• What this task involves:
Without including any pictures, give back all of the data exactly.

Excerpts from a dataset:
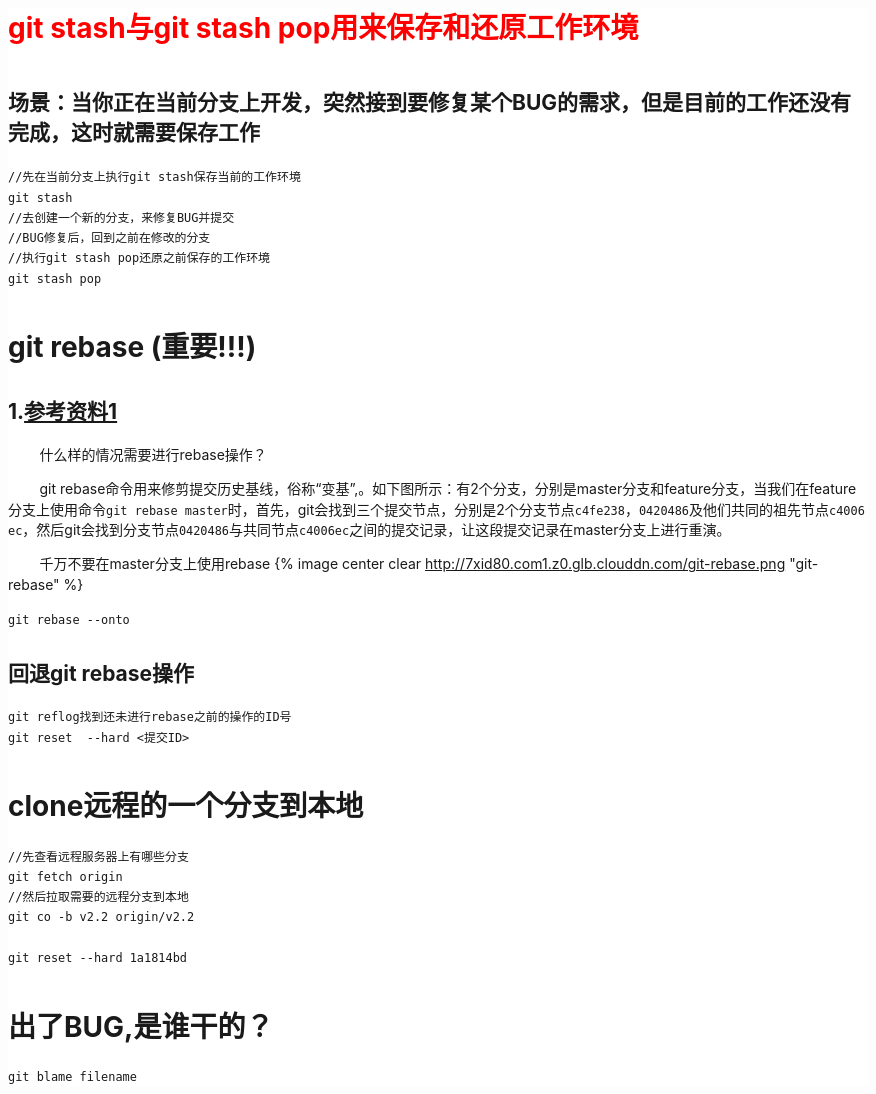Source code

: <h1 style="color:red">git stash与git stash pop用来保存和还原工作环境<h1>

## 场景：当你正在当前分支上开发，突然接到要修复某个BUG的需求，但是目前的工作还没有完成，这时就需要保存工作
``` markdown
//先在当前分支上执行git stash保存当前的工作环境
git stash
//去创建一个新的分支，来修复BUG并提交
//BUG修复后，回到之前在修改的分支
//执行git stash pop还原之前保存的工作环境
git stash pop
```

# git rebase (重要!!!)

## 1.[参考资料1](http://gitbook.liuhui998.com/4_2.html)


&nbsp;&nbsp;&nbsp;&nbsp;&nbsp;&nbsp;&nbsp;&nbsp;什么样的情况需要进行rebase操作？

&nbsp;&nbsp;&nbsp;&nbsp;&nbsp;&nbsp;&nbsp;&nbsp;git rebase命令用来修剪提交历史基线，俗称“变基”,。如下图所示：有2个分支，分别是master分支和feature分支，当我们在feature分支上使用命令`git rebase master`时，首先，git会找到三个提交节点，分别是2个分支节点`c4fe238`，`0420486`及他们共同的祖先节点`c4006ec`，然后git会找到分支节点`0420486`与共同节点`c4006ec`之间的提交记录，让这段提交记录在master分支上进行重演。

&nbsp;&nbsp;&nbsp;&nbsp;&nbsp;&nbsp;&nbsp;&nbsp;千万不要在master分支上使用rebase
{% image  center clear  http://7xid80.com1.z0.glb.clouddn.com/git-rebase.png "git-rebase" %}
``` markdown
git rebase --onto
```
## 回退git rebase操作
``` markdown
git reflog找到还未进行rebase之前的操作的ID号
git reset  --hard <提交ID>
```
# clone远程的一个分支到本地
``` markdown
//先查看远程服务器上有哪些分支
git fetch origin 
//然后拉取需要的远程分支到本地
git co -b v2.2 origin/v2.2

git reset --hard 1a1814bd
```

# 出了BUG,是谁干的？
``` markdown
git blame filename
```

• Task answer:
Source code

: <h1 style="color:red">git stash与git stash pop用来保存和还原工作环境<h1>

## 场景：当你正在当前分支上开发，突然接到要修复某个BUG的需求，但是目前的工作还没有完成，这时就需要保存工作
``` markdown
//先在当前分支上执行git stash保存当前的工作环境
git stash
//去创建一个新的分支，来修复BUG并提交
//BUG修复后，回到之前在修改的分支
//执行git stash pop还原之前保存的工作环境
git stash pop
```

# git rebase (重要!!!)

## 1.[参考资料1](http://gitbook.liuhui998.com/4_2.html)


&nbsp;&nbsp;&nbsp;&nbsp;&nbsp;&nbsp;&nbsp;&nbsp;什么样的情况需要进行rebase操作？

&nbsp;&nbsp;&nbsp;&nbsp;&nbsp;&nbsp;&nbsp;&nbsp;git rebase命令用来修剪提交历史基线，俗称“变基”,。如下图所示：有2个分支，分别是master分支和feature分支，当我们在feature分支上使用命令`git rebase master`时，首先，git会找到三个提交节点，分别是2个分支节点`c4fe238`，`0420486`及他们共同的祖先节点`c4006ec`，然后git会找到分支节点`0420486`与共同节点`c4006ec`之间的提交记录，让这段提交记录在master分支上进行重演。

&nbsp;&nbsp;&nbsp;&nbsp;&nbsp;&nbsp;&nbsp;&nbsp;千万不要在master分支上使用rebase
{% image  center clear  http://7xid80.com1.z0.glb.clouddn.com/git-rebase.png "git-rebase" %}
``` markdown
git rebase --onto
```
## 回退git rebase操作
``` markdown
git reflog找到还未进行rebase之前的操作的ID号
git reset  --hard <提交ID>
```
# clone远程的一个分支到本地
``` markdown
//先查看远程服务器上有哪些分支
git fetch origin 
//然后拉取需要的远程分支到本地
git co -b v2.2 origin/v2.2

git reset --hard 1a1814bd
```

# 出了BUG,是谁干的？
``` markdown
git blame filename
```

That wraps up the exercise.